Extracted data:
··········

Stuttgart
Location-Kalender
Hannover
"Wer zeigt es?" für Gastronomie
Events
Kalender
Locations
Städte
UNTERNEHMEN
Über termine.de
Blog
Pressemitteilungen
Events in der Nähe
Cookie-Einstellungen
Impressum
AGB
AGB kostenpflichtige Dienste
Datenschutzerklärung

··········

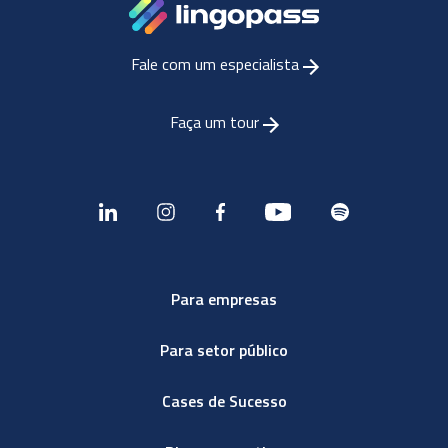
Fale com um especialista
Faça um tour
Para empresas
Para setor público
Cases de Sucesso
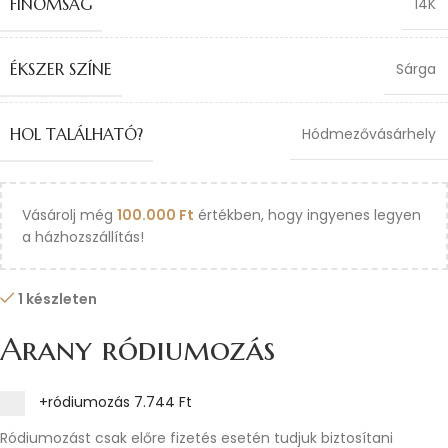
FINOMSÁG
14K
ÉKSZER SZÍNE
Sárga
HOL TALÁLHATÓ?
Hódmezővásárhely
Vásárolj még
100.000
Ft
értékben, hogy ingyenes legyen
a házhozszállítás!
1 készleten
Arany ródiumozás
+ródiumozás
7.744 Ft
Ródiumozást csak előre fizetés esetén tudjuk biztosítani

··········

■ **Task to carry out**
Output the data from the line with "Fale com um especialista" up to and including the line with "Ródiumozást csak előre" as a Markdown table with the columns No. and Text, one numbered row per line. Skip blank lines and leave out the pictures.

■ **Solution for this task**
| No. | Text |
|---|---|
| 1 | Fale com um especialista |
| 2 | Faça um tour |
| 3 | Para empresas |
| 4 | Para setor público |
| 5 | Cases de Sucesso |
| 6 | FINOMSÁG |
| 7 | 14K |
| 8 | ÉKSZER SZÍNE |
| 9 | Sárga |
| 10 | HOL TALÁLHATÓ? |
| 11 | Hódmezővásárhely |
| 12 | Vásárolj még |
| 13 | 100.000 |
| 14 | Ft |
| 15 | értékben, hogy ingyenes legyen |
| 16 | a házhozszállítás! |
| 17 | 1 készleten |
| 18 | Arany ródiumozás |
| 19 | +ródiumozás |
| 20 | 7.744 Ft |
| 21 | Ródiumozást csak előre fizetés esetén tudjuk biztosítani |